The plans involved numbers and timetables, but none were given the even-handed scrutiny appropriate for massive social endeavors. They have instead been driven by pitches to fear of even greater social breakdown and appeals to moral conscience. That is not a sin in itself. Such appeals do not, however, foster democratic dialogue. When you’re on the right side of a moral issue, compromise can be seen as cowardice.
Kotek made that abundantly clear in testimony before her legislative colleagues in 2017.
“House Bill 2007 would get rid of some of the loopholes that allow NIMBYism to block development … where wealthy neighborhoods simply want to self-segregate and prevent affordable housing development in their communities.
“We have to acknowledge that land-use regulations at the local level have history, they are political and they should be scrutinized to ensure that they do not perpetuate the racialized inequities that have been built into them.
“We don’t have to be reminded that we just finished a winter in which a lot of people didn’t have a place to live,” she concluded.
Most would agree that providing a roof for everyone is a higher moral value than protecting the livability of comfortable neighborhoods. As long as the argument stayed on her high moral purpose— homes for all and overcoming racial segregation—she was in charge. The bill (renamed Senate Bill 1051) passed the House 59-0 and the Senate 23-6.

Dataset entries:
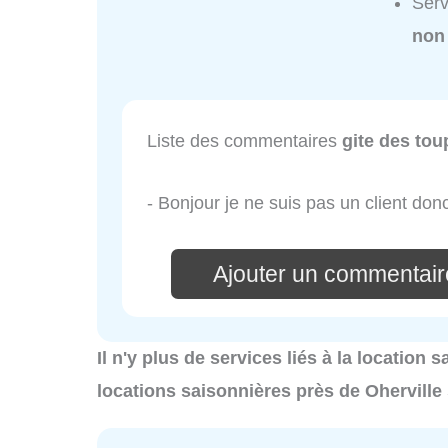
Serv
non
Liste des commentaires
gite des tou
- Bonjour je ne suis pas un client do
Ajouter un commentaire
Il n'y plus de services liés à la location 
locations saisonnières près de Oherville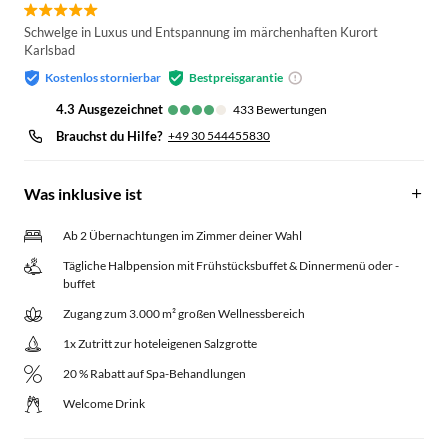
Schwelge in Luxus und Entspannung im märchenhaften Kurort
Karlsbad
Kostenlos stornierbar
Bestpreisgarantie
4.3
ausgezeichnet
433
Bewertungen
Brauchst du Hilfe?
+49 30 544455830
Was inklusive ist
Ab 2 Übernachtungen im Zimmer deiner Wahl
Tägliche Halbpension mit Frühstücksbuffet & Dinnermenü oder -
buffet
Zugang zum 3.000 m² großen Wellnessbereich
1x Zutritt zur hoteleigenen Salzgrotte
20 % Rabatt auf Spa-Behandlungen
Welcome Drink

==

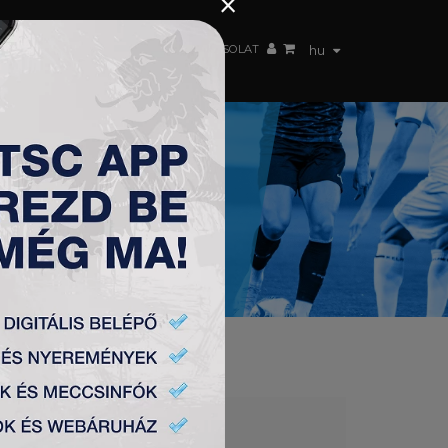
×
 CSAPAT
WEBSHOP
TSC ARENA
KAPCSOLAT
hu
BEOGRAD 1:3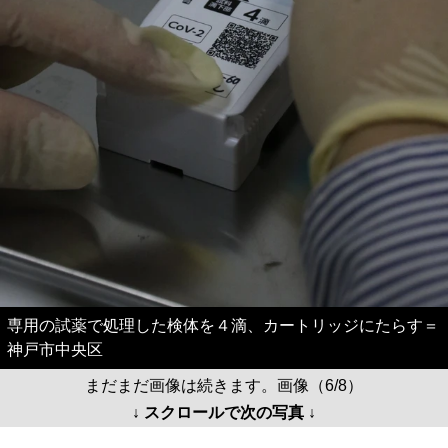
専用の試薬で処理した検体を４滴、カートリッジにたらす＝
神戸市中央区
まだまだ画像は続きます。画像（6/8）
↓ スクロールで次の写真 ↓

Requirement 1 - According to the excerpt on housing legislation, what were the House and Senate vote counts for the bill renamed Senate Bill 1051?
Requirement 2 - From the excerpt on housing legislation, return the part that opens with the words containing "The plans involved" and closes with "seen as cowardice.".
The rows aren't needed for any of this work.

Response box 1 - It passed the House 59-0 and the Senate 23-6.

Response box 2 -
The plans involved numbers and timetables, but none were given the even-handed scrutiny appropriate for massive social endeavors. They have instead been driven by pitches to fear of even greater social breakdown and appeals to moral conscience. That is not a sin in itself. Such appeals do not, however, foster democratic dialogue. When you’re on the right side of a moral issue, compromise can be seen as cowardice.